Montgomery was also honored with the Alumni Excellence Award from her alma mater Guilford College and the Doing The Most Good award from the Augusta Salvation Army. For 15 years, she wrote a monthly parenting column, Mom2Mom, for Augusta Family magazine. The Parenting Media Association celebrated her work with the bronze, silver and gold awards for the Humor Columnist category. 

“Jennie Montgomery is so deserving of the media award because she is a true champion, not only for the community at large, but the arts community as well,” explains Brackett.


Photo of Scott Seidl by Randy Pace.

Scott Seidl

Arts Professional Award 

Scott Seidl is renown as a creative business executive and artistic director who is responsible for encouraging the growth of a popular theater company and turning it into a preeminent regional arts destination. In less than five years, he grew the operating budget, improved audience attendance and created a collaborative arts culture among all of the performing arts entities in the Augusta area. At the same time, he created a more diverse and expansive volunteer base and audience; expanded the organization’s creative and educational excellence through a culture of inclusion; and implemented current theatrical practices and technology. 

He has secured grant funding, improved marketing practices through social media platforms and initiated a visionary long-term plan for rebranding and growth. He has diversified the board of directors’ engagement in the work of The Augusta Players, increased awareness and community financial support of Camp Wonderland and managed the comprehensive process into a new storage facility. 

During the first 11 months of the pandemic, he created 14 critically and popularly acclaimed virtual shows. “Creatively, he isn’t just the proverbial triple-threat. He’s got it, and done it all over the length of a career that has taken him to New York, Los Angeles, Las Vegas, and, yes, Montana,” says nominator Kevin Grogan, director of the Morris Musuem of Art. 

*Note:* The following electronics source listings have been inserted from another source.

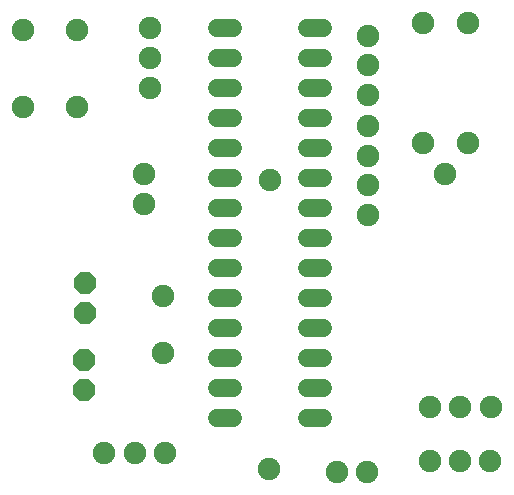
<source format=gbr>
G04 EAGLE Gerber X2 export*
%TF.Part,Single*%
%TF.FileFunction,Soldermask,Top,1*%
%TF.FilePolarity,Negative*%
%TF.GenerationSoftware,Autodesk,EAGLE,8.6.0*%
%TF.CreationDate,2018-07-05T08:12:42Z*%
G75*
%MOMM*%
%FSLAX34Y34*%
%LPD*%
%AMOC8*
5,1,8,0,0,1.08239X$1,22.5*%
G01*
%ADD10C,1.524000*%
%ADD11C,1.903200*%
%ADD12P,2.034460X8X292.500000*%


D10*
X826296Y211100D02*
X839504Y211100D01*
X839504Y185700D02*
X826296Y185700D01*
X826296Y58700D02*
X839504Y58700D01*
X839504Y33300D02*
X826296Y33300D01*
X826296Y160300D02*
X839504Y160300D01*
X839504Y134900D02*
X826296Y134900D01*
X826296Y84100D02*
X839504Y84100D01*
X839504Y109500D02*
X826296Y109500D01*
X826296Y7900D02*
X839504Y7900D01*
X839504Y-17500D02*
X826296Y-17500D01*
X826296Y-42900D02*
X839504Y-42900D01*
X839504Y-68300D02*
X826296Y-68300D01*
X826296Y-93700D02*
X839504Y-93700D01*
X839504Y-119100D02*
X826296Y-119100D01*
X902496Y-119100D02*
X915704Y-119100D01*
X915704Y-93700D02*
X902496Y-93700D01*
X902496Y-68300D02*
X915704Y-68300D01*
X915704Y-42900D02*
X902496Y-42900D01*
X902496Y-17500D02*
X915704Y-17500D01*
X915704Y7900D02*
X902496Y7900D01*
X902496Y33300D02*
X915704Y33300D01*
X915704Y58700D02*
X902496Y58700D01*
X902496Y84100D02*
X915704Y84100D01*
X915704Y109500D02*
X902496Y109500D01*
X902496Y134900D02*
X915704Y134900D01*
X915704Y160300D02*
X902496Y160300D01*
X902496Y185700D02*
X915704Y185700D01*
X915704Y211100D02*
X902496Y211100D01*
D11*
X764500Y87600D03*
X764500Y62100D03*
X756500Y-149000D03*
X782000Y-149000D03*
X731000Y-149000D03*
X1032500Y-110000D03*
X1058000Y-110000D03*
X1007000Y-110000D03*
X1032000Y-156000D03*
X1057500Y-156000D03*
X1006500Y-156000D03*
X770000Y185500D03*
X770000Y211000D03*
X770000Y160000D03*
X954000Y102750D03*
X954000Y128250D03*
X954000Y153750D03*
X954000Y179250D03*
X954000Y204250D03*
X954000Y77750D03*
X954000Y52250D03*
X1001000Y215300D03*
X1001000Y113700D03*
X1039000Y214800D03*
X1039000Y113200D03*
D12*
X714000Y-70300D03*
X714000Y-95700D03*
D11*
X781000Y-64630D03*
X781000Y-16370D03*
X707500Y144000D03*
X662500Y144000D03*
X662500Y209000D03*
X707500Y209000D03*
D12*
X714500Y-5300D03*
X714500Y-30700D03*
D11*
X953100Y-165000D03*
X927600Y-165000D03*
X870500Y-162500D03*
X871500Y82000D03*
X1019000Y87500D03*
M02*

</source>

Photo of Sean Mooney by Amy J. Owen.

Sean Mooney

Sponsor Organization Award

Showpony, a showroom led by Sean Mooney, specializes in creating branded merchandise and promotional products for both profit and non-profit clients, from school t-shirts to national campaigns. This group of veteran merchandisers and trained designers devise out-of-the-box promotional ideas. One of those outstanding  ideas was Showpony’s “We Give A Shirt” campaign. The concept was a partnership between Showpony and its sister-company Wier/Stewart, another strategic creative firm downtown that is also committed to Augusta. “What started as a simple way to put money back in the pockets of some of their personal favorites [businesses] during the pandemic evolved into a full-fledged fundraising platform,” says nominator Kevin Grogan, director of the Morris Musuem of Art. Grogan emphasizes how it was particularly helpful to small locally-owned businesses and non-profit cultural organizations. Among the most visible beneficiaries were cultural organizations including Arts in the Heart, Augusta Canal Authority, The Augusta Players, Augusta Pride, Colton Ballet, Gertrude Herbert Institute of Art, Jessye Norman School for the Arts, Leadership Augusta and the Morris Museum of Art.


As seen in the August/September 2023 issue of Augusta magazine.